HOW TO COMPLETE THIS TASK:
Print the entries exactly; skip the pictures.

MATERIAL SUPPLIED:
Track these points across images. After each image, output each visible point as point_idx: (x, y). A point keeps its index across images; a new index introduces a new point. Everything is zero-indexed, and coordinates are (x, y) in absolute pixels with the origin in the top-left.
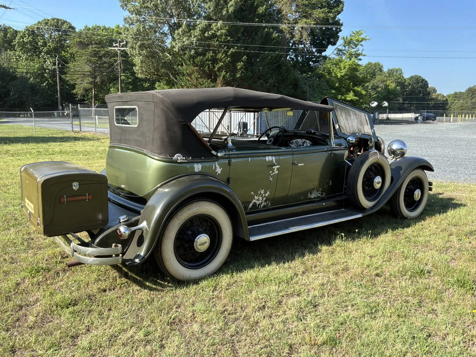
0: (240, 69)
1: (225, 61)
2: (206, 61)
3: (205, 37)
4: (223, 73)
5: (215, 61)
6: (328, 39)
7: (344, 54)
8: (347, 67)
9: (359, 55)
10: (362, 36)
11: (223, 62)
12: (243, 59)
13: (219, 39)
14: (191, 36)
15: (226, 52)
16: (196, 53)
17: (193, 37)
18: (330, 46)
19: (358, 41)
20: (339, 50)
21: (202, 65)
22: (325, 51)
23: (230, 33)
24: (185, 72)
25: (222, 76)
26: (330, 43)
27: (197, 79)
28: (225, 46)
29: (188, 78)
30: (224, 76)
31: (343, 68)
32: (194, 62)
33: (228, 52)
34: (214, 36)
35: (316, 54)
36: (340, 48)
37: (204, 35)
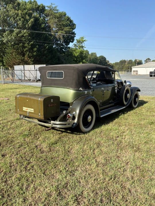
0: (35, 51)
2: (19, 47)
3: (18, 36)
4: (28, 53)
5: (24, 47)
6: (70, 40)
7: (77, 46)
8: (79, 52)
9: (83, 47)
10: (84, 39)
11: (28, 48)
12: (37, 47)
13: (25, 38)
14: (11, 36)
15: (28, 44)
16: (14, 43)
17: (13, 36)
18: (71, 43)
19: (82, 41)
20: (75, 45)
21: (18, 49)
22: (69, 45)
23: (29, 35)
24: (9, 52)
25: (27, 54)
26: (70, 41)
27: (15, 55)
28: (28, 41)
29: (11, 55)
30: (28, 54)
31: (77, 52)
32: (14, 48)
33: (29, 43)
34: (23, 36)
35: (65, 46)
36: (75, 44)
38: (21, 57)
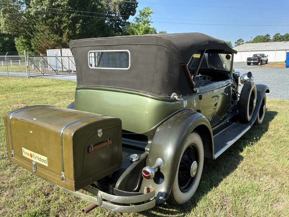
0: (78, 28)
1: (68, 22)
2: (54, 22)
3: (52, 6)
4: (67, 31)
5: (60, 22)
6: (130, 12)
7: (141, 21)
8: (144, 29)
9: (149, 22)
10: (151, 11)
11: (67, 23)
12: (80, 21)
13: (63, 8)
14: (42, 5)
16: (47, 16)
17: (44, 5)
18: (131, 16)
19: (148, 13)
20: (138, 19)
21: (52, 25)
22: (128, 19)
23: (69, 4)
24: (39, 30)
25: (66, 32)
26: (130, 14)
27: (49, 34)
29: (42, 34)
30: (68, 33)
31: (141, 30)
32: (46, 23)
33: (69, 17)
34: (59, 5)
35: (123, 20)
36: (138, 17)
37: (52, 5)
38: (56, 37)
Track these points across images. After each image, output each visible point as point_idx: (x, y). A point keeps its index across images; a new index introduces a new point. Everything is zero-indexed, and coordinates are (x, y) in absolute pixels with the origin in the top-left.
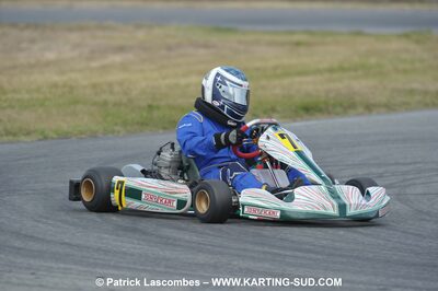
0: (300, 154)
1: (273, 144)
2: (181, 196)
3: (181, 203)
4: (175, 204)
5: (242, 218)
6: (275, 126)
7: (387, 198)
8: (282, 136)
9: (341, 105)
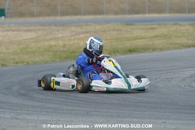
0: (116, 67)
1: (107, 64)
2: (73, 84)
3: (73, 86)
4: (71, 86)
5: (93, 91)
6: (108, 57)
7: (149, 82)
8: (110, 61)
9: (144, 49)
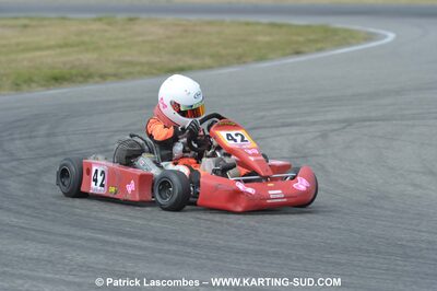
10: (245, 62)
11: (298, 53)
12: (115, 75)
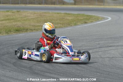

THE COMPLETED TASK:
Track these points across images. After each image, output each visible point as point_idx: (x, y). A point keeps its index across images; a new index introduces a new point. Everything is zero-indexed, and coordinates are (x, y) in absolute pixels with the origin in the top-left.
0: (240, 69)
1: (225, 61)
2: (206, 61)
3: (205, 37)
4: (223, 73)
5: (215, 61)
6: (328, 39)
7: (344, 54)
8: (347, 67)
9: (359, 55)
10: (362, 36)
11: (223, 62)
12: (243, 59)
13: (219, 39)
14: (191, 36)
15: (226, 52)
16: (196, 53)
17: (193, 37)
18: (330, 46)
19: (358, 41)
20: (339, 50)
21: (202, 65)
22: (325, 51)
23: (230, 33)
24: (185, 72)
25: (222, 76)
26: (330, 43)
27: (197, 79)
28: (225, 46)
29: (188, 78)
30: (224, 76)
31: (343, 68)
32: (194, 62)
33: (228, 52)
34: (214, 36)
35: (316, 54)
36: (340, 48)
37: (204, 35)
0: (35, 51)
2: (19, 47)
3: (18, 36)
4: (28, 53)
5: (24, 47)
6: (70, 40)
7: (77, 46)
8: (79, 52)
9: (83, 47)
10: (84, 39)
11: (28, 48)
12: (37, 47)
13: (25, 38)
14: (11, 36)
15: (28, 44)
16: (14, 43)
17: (13, 36)
18: (71, 43)
19: (82, 41)
20: (75, 45)
21: (18, 49)
22: (69, 45)
23: (29, 35)
24: (9, 52)
25: (27, 54)
26: (70, 41)
27: (15, 55)
28: (28, 41)
29: (11, 55)
30: (28, 54)
31: (77, 52)
32: (14, 48)
33: (29, 43)
34: (23, 36)
35: (65, 46)
36: (75, 44)
38: (21, 57)
0: (78, 28)
1: (68, 22)
2: (54, 22)
3: (52, 6)
4: (67, 31)
5: (60, 22)
6: (130, 12)
7: (141, 21)
8: (144, 29)
9: (149, 22)
10: (151, 11)
11: (67, 23)
12: (80, 21)
13: (63, 8)
14: (42, 5)
16: (47, 16)
17: (44, 5)
18: (131, 16)
19: (148, 13)
20: (138, 19)
21: (52, 25)
22: (128, 19)
23: (69, 4)
24: (39, 30)
25: (66, 32)
26: (130, 14)
27: (49, 34)
29: (42, 34)
30: (68, 33)
31: (141, 30)
32: (46, 23)
33: (69, 17)
34: (59, 5)
35: (123, 20)
36: (138, 17)
37: (52, 5)
38: (56, 37)
Track these points across images. After each image, output each visible point as point_idx: (x, y). A point keeps its index across images; a new index introduces a new point. Everything is zero-indexed, and coordinates are (x, y) in absolute pixels with the origin in the top-left.
0: (300, 154)
1: (273, 144)
2: (181, 196)
3: (181, 203)
4: (175, 204)
5: (242, 218)
6: (275, 126)
7: (387, 198)
8: (282, 136)
9: (341, 105)
0: (116, 67)
1: (107, 64)
2: (73, 84)
3: (73, 86)
4: (71, 86)
5: (93, 91)
6: (108, 57)
7: (149, 82)
8: (110, 61)
9: (144, 49)
10: (245, 62)
11: (298, 53)
12: (115, 75)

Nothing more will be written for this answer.